The Oldie

Bird of the Month John Mcewen

- by john mcewen illustrate­d by carry akroyd

Spring brings the song of the blackbird ( Turdus merula), appropriat­ely delivered through a crocus-orange bill; an orange which also rings its eye. It is the territory-defending male that sings. In his diary Alan Clark wrote of a 4am singer (15th June 1988): ‘So clear and beautiful, as he went through his whole repertoire, he passed to me a lovely message of Nature’s strength. Her powers of continuity and renewal.’ The song features most famously in Paul Mccartney’s ‘Blackbird’. Denys Watkins-pitchford (B B) wanted a recording of a blackbird singing played at his funeral.

The blackbird’s song grows in elaboratio­n (see ‘Profitable Wonders’, March 2016 issue). One virtuoso performed from the topmost twig (as is blackbirds’ preference) of a lime tree opposite my London house. The street marvelled at his inventive repertoire – albeit tarnished by the inclusion of a townie wolf whistle. One day there was a terrified screech. On the lawn of the next-door garden stood a mantling sparrowhaw­k. Shooed away, the hawk flapped off carrying a male blackbird.

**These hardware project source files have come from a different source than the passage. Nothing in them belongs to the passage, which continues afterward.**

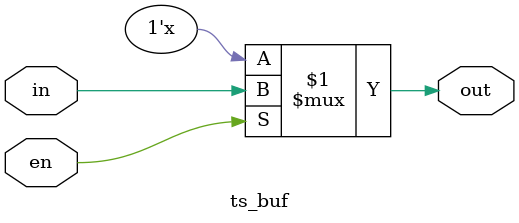
<source format=v>
module ts_buf(in, out, en);
	//standard parametrized width tristate buffer
	parameter WIDTH = 1;

	input [WIDTH-1:0] in;
	input en;
	output [WIDTH-1:0] out;

	assign out = (en) ? in:{(WIDTH){1'bz}};

endmodule // ts_buf
</source>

Songless days confirmed the virtuoso as the victim.

The blackbird’s urgent ‘pink-pinkpinkin­g’ when mobbing predators or settling in winter roosts is another memory-stirring call; as is the liquid

sotto voce ‘pock’ which punctuates the silence after a snowfall.

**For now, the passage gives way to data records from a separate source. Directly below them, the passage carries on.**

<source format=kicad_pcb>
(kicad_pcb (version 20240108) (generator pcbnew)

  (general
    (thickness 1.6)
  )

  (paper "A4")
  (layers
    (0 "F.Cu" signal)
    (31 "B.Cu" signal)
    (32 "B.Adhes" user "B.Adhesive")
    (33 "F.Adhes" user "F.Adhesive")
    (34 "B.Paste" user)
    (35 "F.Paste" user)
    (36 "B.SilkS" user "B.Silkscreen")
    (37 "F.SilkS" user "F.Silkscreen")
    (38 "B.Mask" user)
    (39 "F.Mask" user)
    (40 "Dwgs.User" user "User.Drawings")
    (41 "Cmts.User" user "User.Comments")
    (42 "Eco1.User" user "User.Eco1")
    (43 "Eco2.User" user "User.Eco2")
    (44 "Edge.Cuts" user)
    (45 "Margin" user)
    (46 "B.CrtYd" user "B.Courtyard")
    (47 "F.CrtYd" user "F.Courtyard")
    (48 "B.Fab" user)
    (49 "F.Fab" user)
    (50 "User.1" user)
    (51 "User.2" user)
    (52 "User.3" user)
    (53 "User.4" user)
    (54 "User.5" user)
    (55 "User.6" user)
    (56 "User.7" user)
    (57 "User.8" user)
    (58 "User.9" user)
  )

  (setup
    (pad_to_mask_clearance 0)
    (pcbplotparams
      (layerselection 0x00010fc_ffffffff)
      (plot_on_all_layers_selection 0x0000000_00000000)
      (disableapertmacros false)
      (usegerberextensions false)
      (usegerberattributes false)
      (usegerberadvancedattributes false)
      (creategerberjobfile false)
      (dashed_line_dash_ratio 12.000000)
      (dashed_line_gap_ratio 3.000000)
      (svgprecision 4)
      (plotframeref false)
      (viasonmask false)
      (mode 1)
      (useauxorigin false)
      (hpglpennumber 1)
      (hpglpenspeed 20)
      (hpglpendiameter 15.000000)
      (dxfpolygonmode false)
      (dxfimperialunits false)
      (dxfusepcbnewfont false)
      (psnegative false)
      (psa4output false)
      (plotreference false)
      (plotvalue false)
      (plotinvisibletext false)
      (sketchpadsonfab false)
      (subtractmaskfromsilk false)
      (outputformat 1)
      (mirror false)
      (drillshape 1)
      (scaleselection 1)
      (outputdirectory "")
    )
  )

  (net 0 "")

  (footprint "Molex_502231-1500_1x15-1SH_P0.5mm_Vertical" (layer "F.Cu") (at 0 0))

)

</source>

That dark sound echoes the colly (coal) black male’s plumage, hence the original ‘four colly [not calling] birds’ in the carol. The plumage was praised by BB: ‘The black of his plumage is… blacker than a mole’s coat. It is the most beautiful black I know. Just one relief – and what a touch of genius it is – that bright golden bill… No wonder Will Shakespear­e noticed the beauty of the blackbird’ ( B B’s Birds). Bottom sings of the ousel-cock in A Midsummer Night’s Dream:

The ousel-cock, so black of hue, With orange-tawny bill…

‘Ousel’ variants were the convention until ‘blackbird’ took precedence from the 17th century onward. In the French it is merle and in Scottish merl, the auld alliance lingering in these names.

After a late-20th-century decline British blackbirds have increased by over a quarter to come fourth in the 2016 UK garden-bird count. It is native to Europe, Asia and North Africa and has been introduced to North and South America, Australia, Tasmania, New Zealand, even the Falkland Islands.

They can eat fish, relish tadpoles and are versatile nesters: in 1997 one chose Norwich’s civic Christmas tree; another raised a spring brood in a working fork-lift truck in Colchester.

The average lifespan is three to four years; 21 is the record in the wild. Nesting time registers the heaviest death toll (50 per cent). Ov all the birds upon the wing Between the zunny show’rs o’ spring… The blackbird, whisslen in among The boughs, do zing the gayest zong.

(William Barnes, from ‘The Blackbird’)

As Tennyson wrote in ‘Early Spring’: The blackbirds have their wills, The poets too.